Wednesday, January 11, 2017

Santiago Tobar Potes CC’20, a John W. Kluge Scholar from Miami, Fla., has been selected as one of five college students on the inaugural 17-member Better Make Room Student Advisory Board.

Santiago Tobar Potes CC’20 in the White House's Blue Room. Photo: Courtesty Santiago Tobar Potes CC’20Santiago Tobar Potes CC’20 in the White House's Blue Room. Photo: Courtesty Santiago Tobar Potes CC’20 Better Make Room is part of First Lady Michelle Obama’s Reach Higher initiative and is meant to target Generation Z — young people ages 14-19 — to celebrate education, change the national conversation, reach students directly where they are, and give them a space to create content while also navigating the college-going process.

“There is a particular indescribability that characterizes this appointment; it is as though words will not fully encompass the responsibility that I experienced upon being entrusted with such duty,” said Potes. “My actions are not meant to gratify the needs of any immediate recognition or ‘public' triumph, but are meant to last as long as the lives of those, and others, that I hope to improve. And it is through education that it will happen.”

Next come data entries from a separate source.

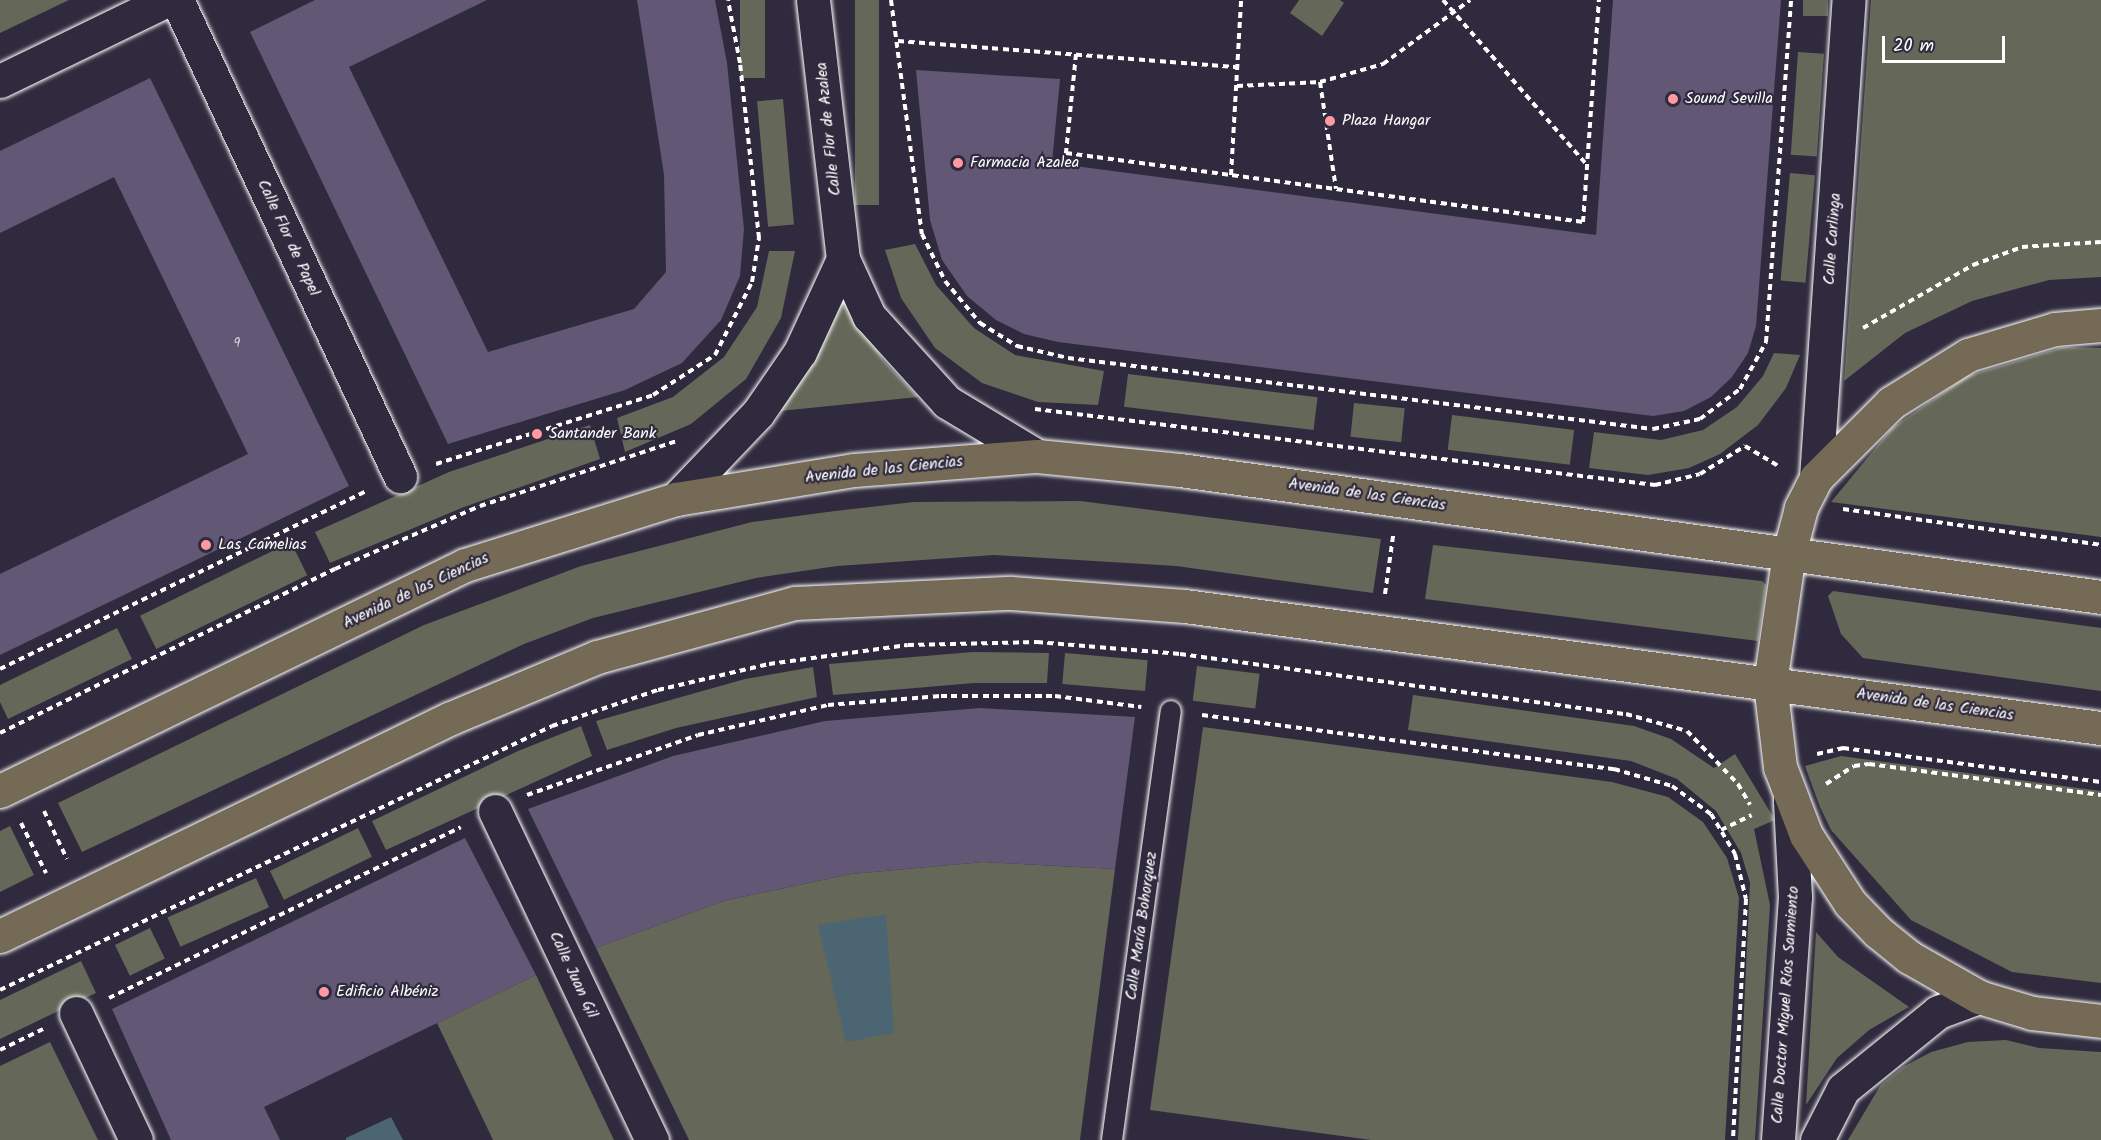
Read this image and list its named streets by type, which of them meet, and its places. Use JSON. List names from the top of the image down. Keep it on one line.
{"streets":{"main road":["Avenida de las Ciencias"],"street":["Calle Flor de Azalea","Calle Flor de Papel","Calle Carlinga","Calle Juan Gil","Calle Doctor Miguel Ríos Sarmiento"],"lane":["Calle María Bohorquez"]},"places":["Sound Sevilla","Plaza Hangar","Farmacia Azalea","Santander Bank","Las Camelias","Edificio Albéniz"],"house_numbers":["9"],"scale_bar":"20 m"}
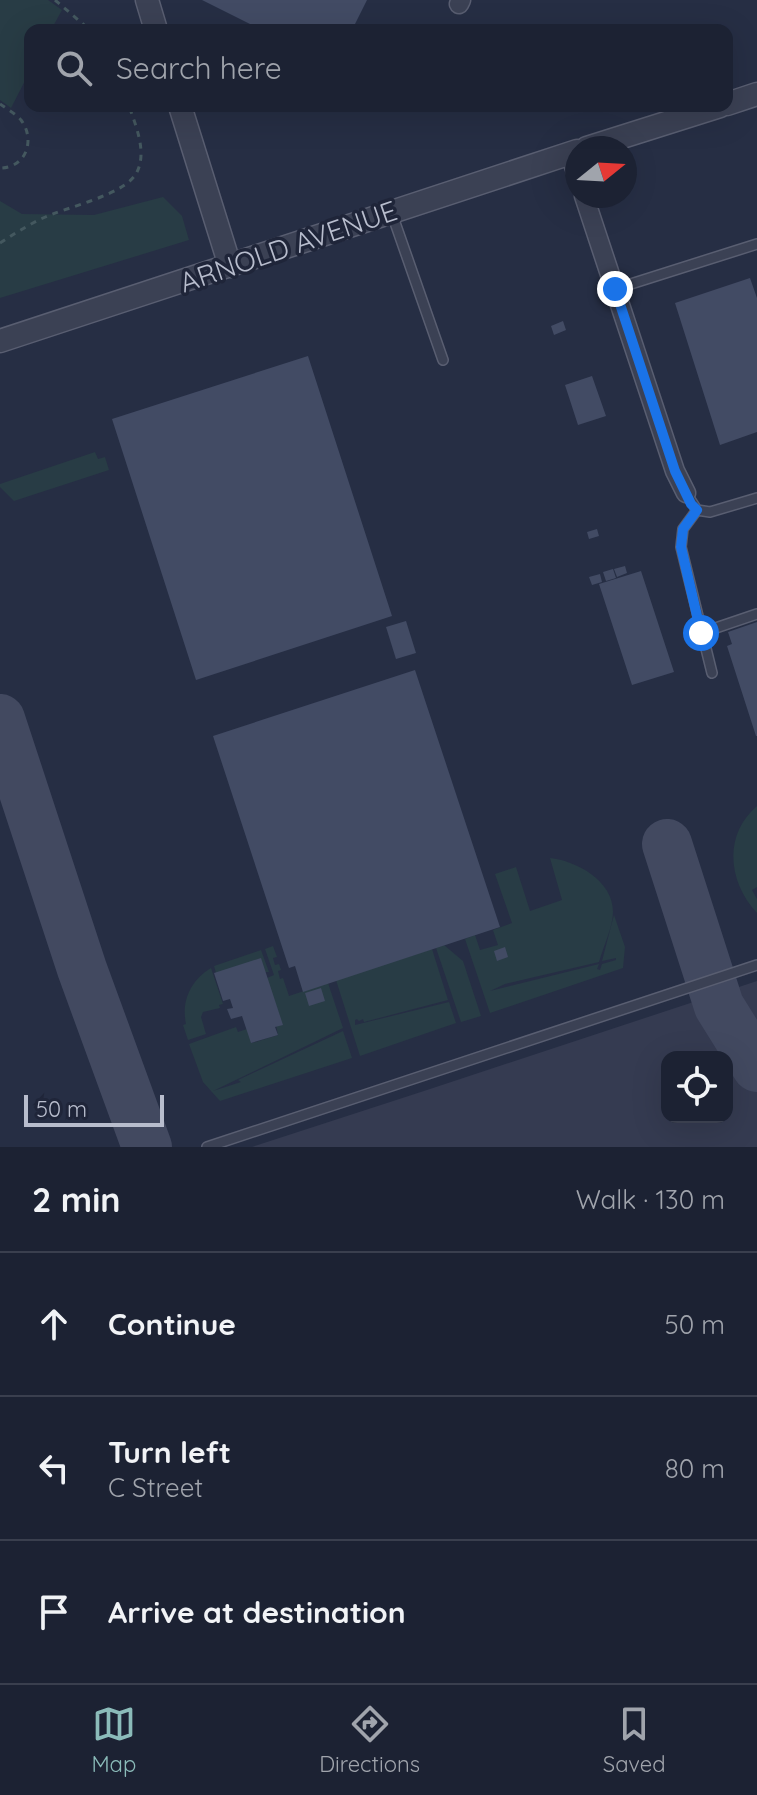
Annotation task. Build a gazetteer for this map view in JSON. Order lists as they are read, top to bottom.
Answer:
{
  "streets": {
    "street": ["ARNOLD AVENUE"]
  },
  "scale_bar": "50 m",
  "north": "right",
  "page": {
    "search": "Search here",
    "scale": "50 m",
    "heading": ["2 min", "Walk · 130 m"],
    "list": [
      ["Continue", "50 m"],
      ["Turn left", "C Street", "80 m"],
      "Arrive at destination"
    ],
    "nav": ["Map", "Directions", "Saved"]
  }
}
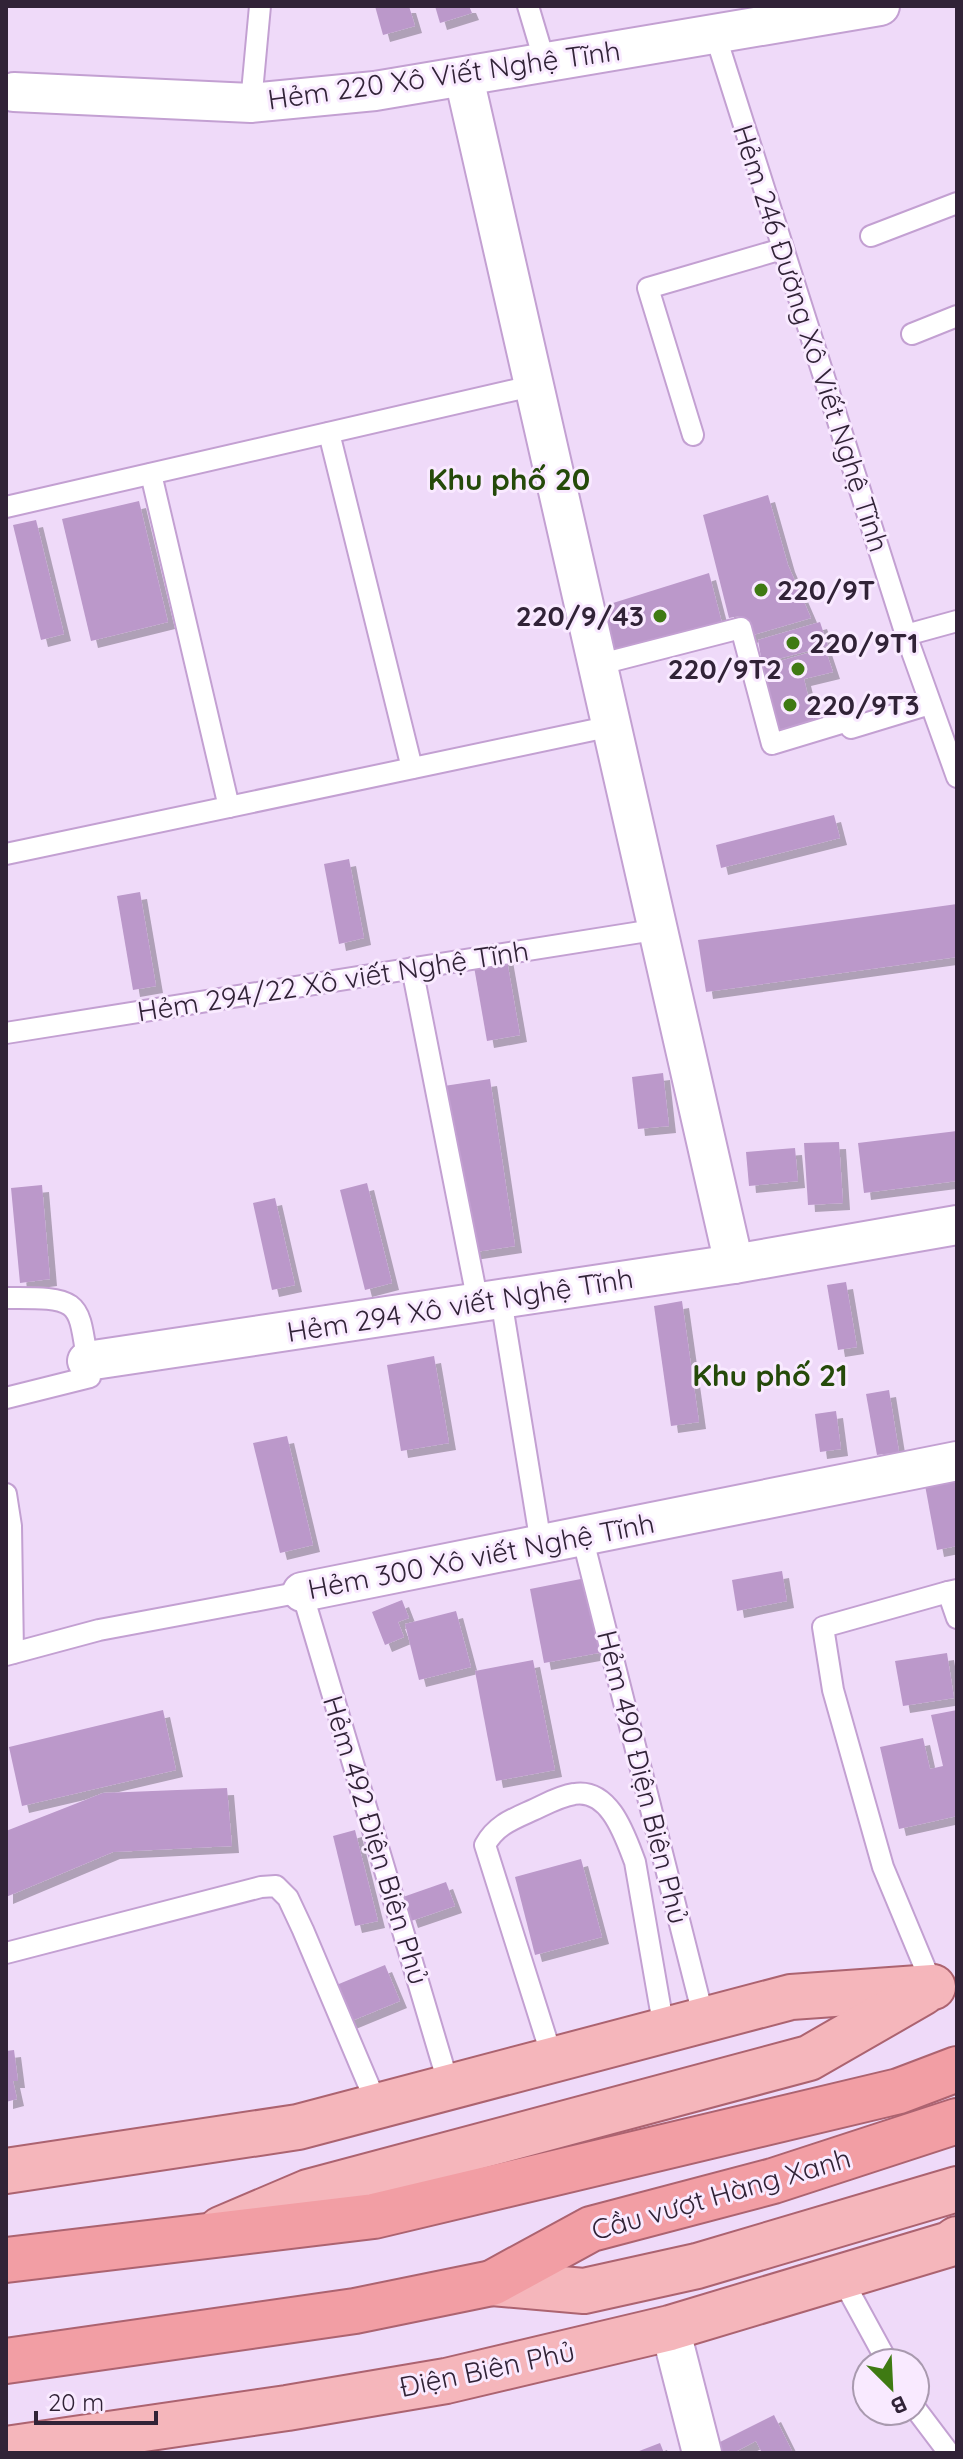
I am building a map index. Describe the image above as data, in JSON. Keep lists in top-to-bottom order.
{
  "streets": {
    "highway": ["Cầu vượt Hàng Xanh"],
    "main road": ["Điện Biên Phủ"],
    "street": ["Hẻm 220 Xô Viết Nghệ Tĩnh", "Hẻm 294 Xô viết Nghệ Tĩnh", "Hẻm 300 Xô viết Nghệ Tĩnh"],
    "lane": [
      "Hẻm 246 Đường Xô Viết Nghệ Tĩnh",
      "Hẻm 294/22 Xô viết Nghệ Tĩnh",
      "Hẻm 490 Điện Biên Phủ",
      "Hẻm 492 Điện Biên Phủ"
    ]
  },
  "crossings": [
    ["Hẻm 220 Xô Viết Nghệ Tĩnh", "Hẻm 246 Đường Xô Viết Nghệ Tĩnh"],
    ["Hẻm 300 Xô viết Nghệ Tĩnh", "Hẻm 490 Điện Biên Phủ"],
    ["Hẻm 300 Xô viết Nghệ Tĩnh", "Hẻm 492 Điện Biên Phủ"]
  ],
  "districts": ["Khu phố 20", "Khu phố 21"],
  "places": [
    "220/9T",
    "220/9/43",
    "220/9T1",
    "220/9T2",
    "220/9T3"
  ],
  "scale_bar": "20 m",
  "north": "bottom right"
}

Potes says his experience as a low-income, LGBT student who is in the first-generation in his family to attend college has inspired his goal to make higher education readily available and feasible to all. Born in Cali, Colombia, Potes came to the United States at four-years-old seeking asylum after the FARC (Revolutionary Armed Forces of Colombia) killed his grandparents. He is a Jack Kent Cooke Scholar, a Questbridge Scholar and an Alexander Hamilton Scholar.

Potes also credits the Core Curriculum and Pericles’ Funeral Oration from Thucydides’ History of the Peloponnesian War, in particular, as influencing his decision to apply to the advisory board.

“Pericles’ Funeral Oration from Thucydides’ History of the Peloponnesian War holds special gravitas in my considerations of society, government, and the political. Though Pericles’ rhetorical intents were belligerent, his ideals of democracy were innately not,” Potes said. “My work is for the democracy and society I believe in.”

The advisory board’s mission is to mobilize their peers to build college-enrolling, college-persisting and college-graduating cultures at their schools and on their campuses. As proven leaders, organizers, changemakers and innovators, the students will help the country achieve President Barack Obama CC’83’s North Star goal — that the United States will once again lead the world in college completion rates.

Potes traveled with the advisory board to the White House on January 6 to attend First Lady Michelle Obama’s School Counselor of the Year Ceremony. He will begin his first Better Make Room project — a mentoring intiative for five Columbia undergraduates and 10 students from a middle school and high school from in Harlem — at the end of January.